# Work to complete
Copy out every one of the rows below word for word, leaving out the pictures.

# Source rows
<<<<

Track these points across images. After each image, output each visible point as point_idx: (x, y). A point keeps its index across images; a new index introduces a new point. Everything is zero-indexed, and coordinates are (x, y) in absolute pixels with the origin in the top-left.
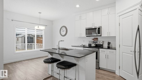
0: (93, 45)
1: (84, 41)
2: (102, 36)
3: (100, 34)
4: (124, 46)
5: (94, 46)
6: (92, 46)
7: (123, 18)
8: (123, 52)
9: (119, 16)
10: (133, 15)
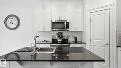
0: (60, 40)
1: (46, 36)
2: (69, 31)
3: (68, 28)
4: (95, 40)
5: (61, 42)
6: (58, 42)
7: (94, 15)
8: (94, 46)
9: (90, 13)
10: (105, 13)
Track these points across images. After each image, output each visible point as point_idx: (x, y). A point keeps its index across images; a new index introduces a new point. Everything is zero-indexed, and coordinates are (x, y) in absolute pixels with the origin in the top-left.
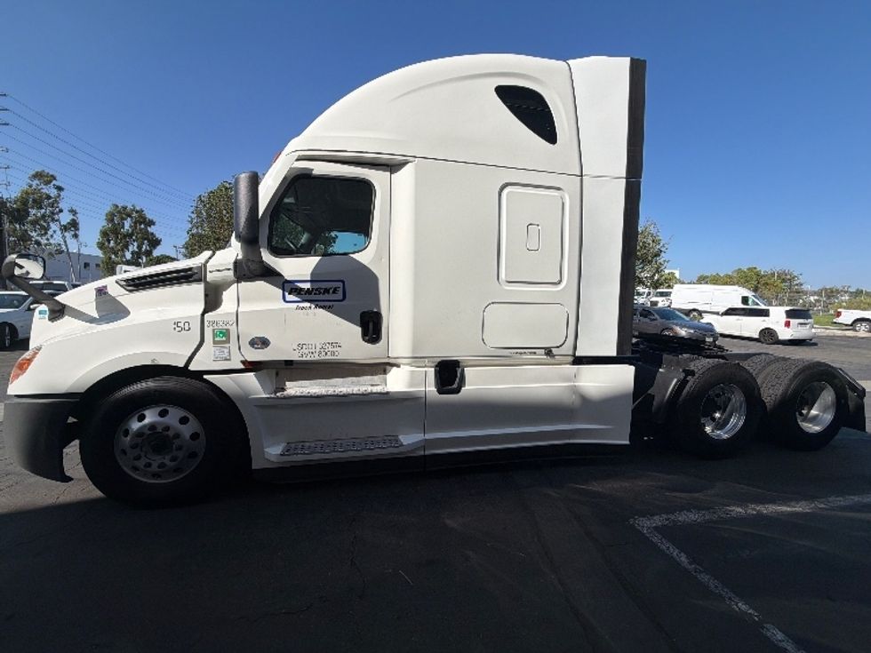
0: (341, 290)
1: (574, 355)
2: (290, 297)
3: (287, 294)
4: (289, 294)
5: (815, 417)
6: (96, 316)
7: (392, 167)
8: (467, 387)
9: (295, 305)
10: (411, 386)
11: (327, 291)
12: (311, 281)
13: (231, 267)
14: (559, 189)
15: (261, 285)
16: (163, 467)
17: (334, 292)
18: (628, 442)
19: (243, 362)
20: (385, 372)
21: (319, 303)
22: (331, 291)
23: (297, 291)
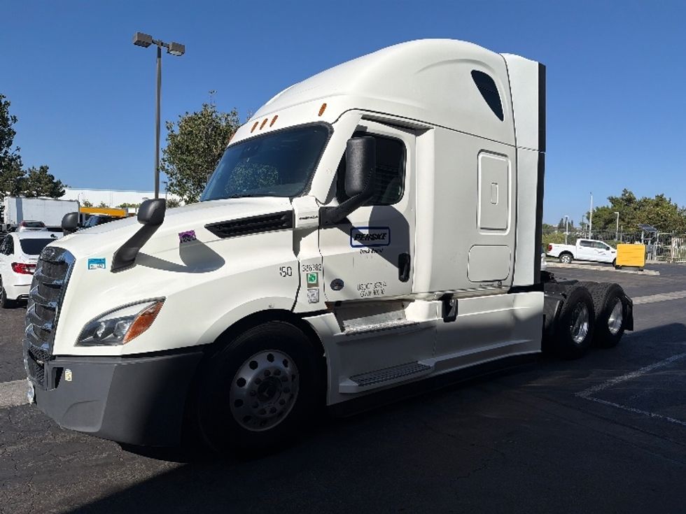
0: (387, 235)
1: (511, 286)
2: (356, 243)
3: (353, 239)
4: (355, 239)
5: (613, 322)
6: (182, 263)
7: (417, 130)
8: (459, 315)
9: (359, 249)
10: (430, 315)
11: (378, 237)
12: (368, 228)
13: (317, 215)
14: (506, 156)
15: (336, 231)
16: (275, 412)
17: (383, 238)
18: (540, 351)
19: (327, 303)
20: (403, 307)
21: (375, 248)
22: (381, 237)
23: (359, 237)
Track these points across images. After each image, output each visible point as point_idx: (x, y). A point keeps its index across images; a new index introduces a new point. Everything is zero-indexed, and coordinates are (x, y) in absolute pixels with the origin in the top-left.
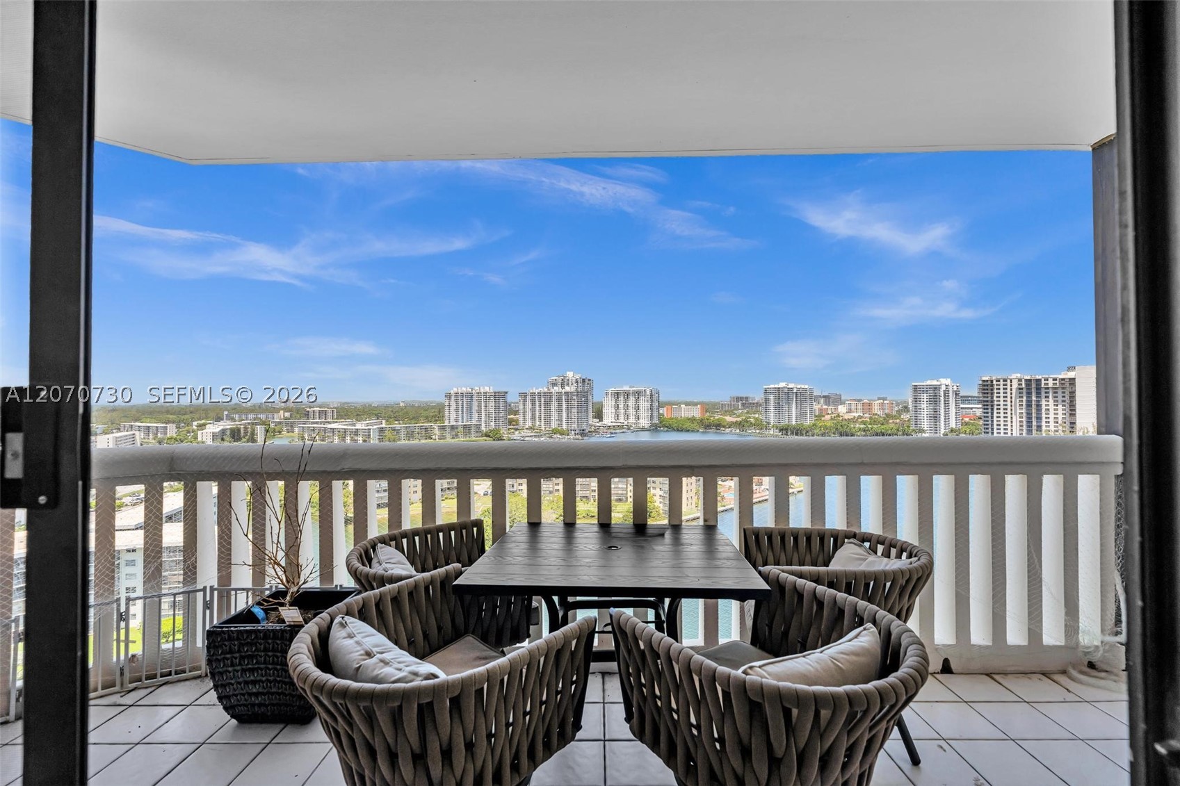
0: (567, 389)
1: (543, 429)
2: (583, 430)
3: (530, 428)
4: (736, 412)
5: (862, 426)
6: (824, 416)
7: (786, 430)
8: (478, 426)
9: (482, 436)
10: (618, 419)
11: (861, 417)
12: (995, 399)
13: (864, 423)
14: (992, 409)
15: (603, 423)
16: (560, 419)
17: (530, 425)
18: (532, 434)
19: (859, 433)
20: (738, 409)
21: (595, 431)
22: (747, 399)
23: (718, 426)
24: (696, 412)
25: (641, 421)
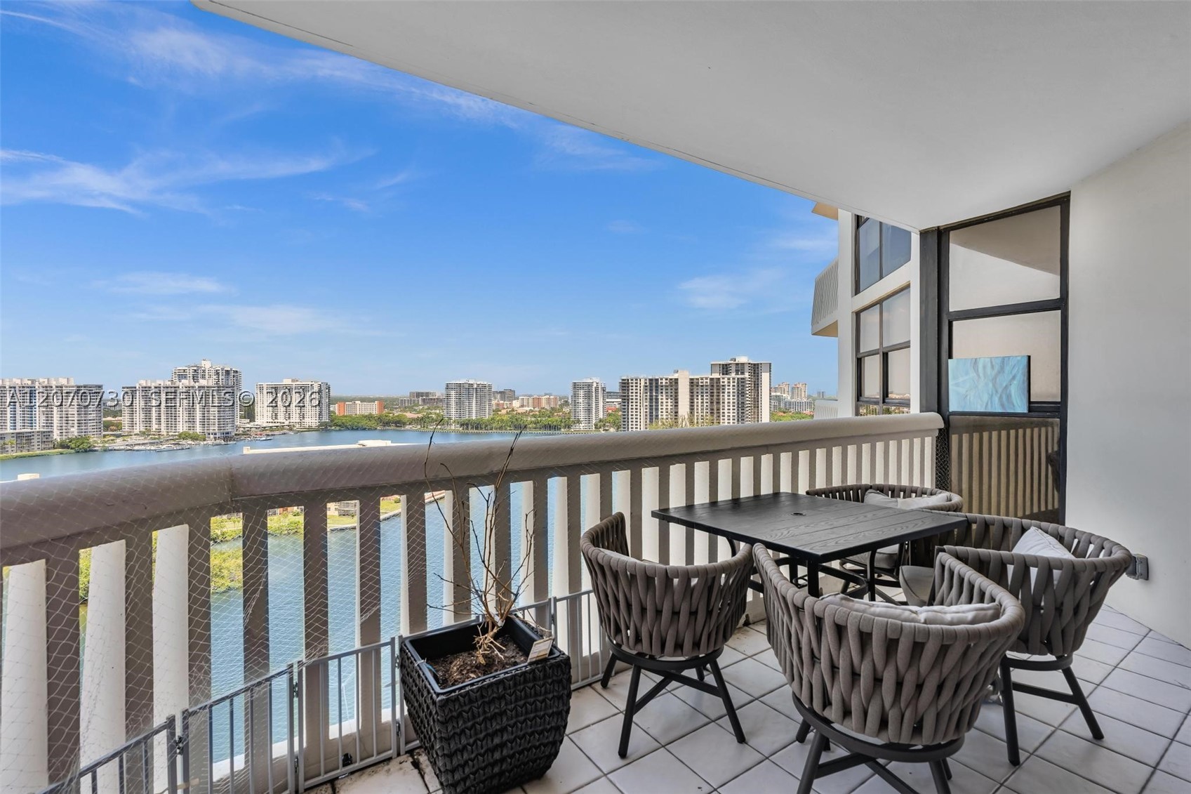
0: (203, 382)
1: (165, 434)
2: (228, 433)
3: (143, 434)
4: (416, 408)
5: (533, 419)
6: (500, 411)
7: (467, 424)
8: (46, 436)
9: (54, 448)
10: (276, 418)
11: (532, 411)
12: (630, 394)
13: (534, 416)
14: (628, 403)
15: (256, 423)
16: (191, 420)
17: (143, 429)
18: (146, 442)
19: (531, 426)
20: (418, 405)
21: (245, 434)
22: (427, 394)
23: (399, 423)
24: (374, 409)
25: (306, 420)
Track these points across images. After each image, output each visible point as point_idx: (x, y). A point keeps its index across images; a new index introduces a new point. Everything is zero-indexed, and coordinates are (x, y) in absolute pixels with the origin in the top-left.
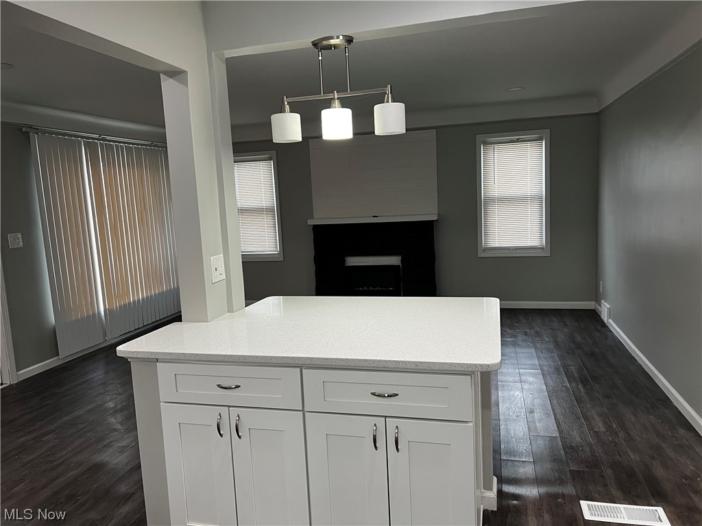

>>>>

# Exercise answer
Track these points across images. After each image, output each visible point as point_idx: (x, y). A point keeps its index across images; a new index introduces a new point. Everything is zero-indexed, and coordinates are (x, y) in absolute pixels with the origin in the top-left.
0: (93, 45)
1: (84, 41)
2: (102, 36)
3: (100, 34)
4: (124, 46)
5: (94, 46)
6: (92, 46)
7: (123, 18)
8: (123, 52)
9: (119, 16)
10: (133, 15)
0: (60, 40)
1: (46, 36)
2: (69, 31)
3: (68, 28)
4: (95, 40)
5: (61, 42)
6: (58, 42)
7: (94, 15)
8: (94, 46)
9: (90, 13)
10: (105, 13)
Track these points across images. After each image, output each visible point as point_idx: (x, y). A point keeps its index across images; a new index introduces a new point. Everything is zero-indexed, and coordinates are (x, y) in absolute pixels with the origin in the top-left.
0: (341, 290)
1: (574, 355)
2: (290, 297)
3: (287, 294)
4: (289, 294)
5: (815, 417)
6: (96, 316)
7: (392, 167)
8: (467, 387)
9: (295, 305)
10: (411, 386)
11: (327, 291)
12: (311, 281)
13: (231, 267)
14: (559, 189)
15: (261, 285)
16: (163, 467)
17: (334, 292)
18: (628, 442)
19: (243, 362)
20: (385, 372)
21: (319, 303)
22: (331, 291)
23: (297, 291)
0: (387, 235)
1: (511, 286)
2: (356, 243)
3: (353, 239)
4: (355, 239)
5: (613, 322)
6: (182, 263)
7: (417, 130)
8: (459, 315)
9: (359, 249)
10: (430, 315)
11: (378, 237)
12: (368, 228)
13: (317, 215)
14: (506, 156)
15: (336, 231)
16: (275, 412)
17: (383, 238)
18: (540, 351)
19: (327, 303)
20: (403, 307)
21: (375, 248)
22: (381, 237)
23: (359, 237)
Track these points across images. After each image, output each visible point as point_idx: (x, y). A point keeps its index across images; a new index introduces a new point. Everything is zero-indexed, and coordinates are (x, y) in absolute pixels with the origin in the top-left.
0: (567, 389)
1: (543, 429)
2: (583, 430)
3: (530, 428)
4: (736, 412)
5: (862, 426)
6: (824, 416)
7: (786, 430)
8: (478, 426)
9: (482, 436)
10: (618, 419)
11: (861, 417)
12: (995, 399)
13: (864, 423)
14: (992, 409)
15: (603, 423)
16: (560, 419)
17: (530, 425)
18: (532, 434)
19: (859, 433)
20: (738, 409)
21: (595, 431)
22: (747, 399)
23: (718, 426)
24: (696, 412)
25: (641, 421)
0: (203, 382)
1: (165, 434)
2: (228, 433)
3: (143, 434)
4: (416, 408)
5: (533, 419)
6: (500, 411)
7: (467, 424)
8: (46, 436)
9: (54, 448)
10: (276, 418)
11: (532, 411)
12: (630, 394)
13: (534, 416)
14: (628, 403)
15: (256, 423)
16: (191, 420)
17: (143, 429)
18: (146, 442)
19: (531, 426)
20: (418, 405)
21: (245, 434)
22: (427, 394)
23: (399, 423)
24: (374, 409)
25: (306, 420)
Track these points across images. After each image, output each visible point as point_idx: (x, y). A point keeps its index across images; a new index introduces a new point. Everything is zero-indexed, and coordinates are (x, y) in absolute pixels with the origin in the top-left.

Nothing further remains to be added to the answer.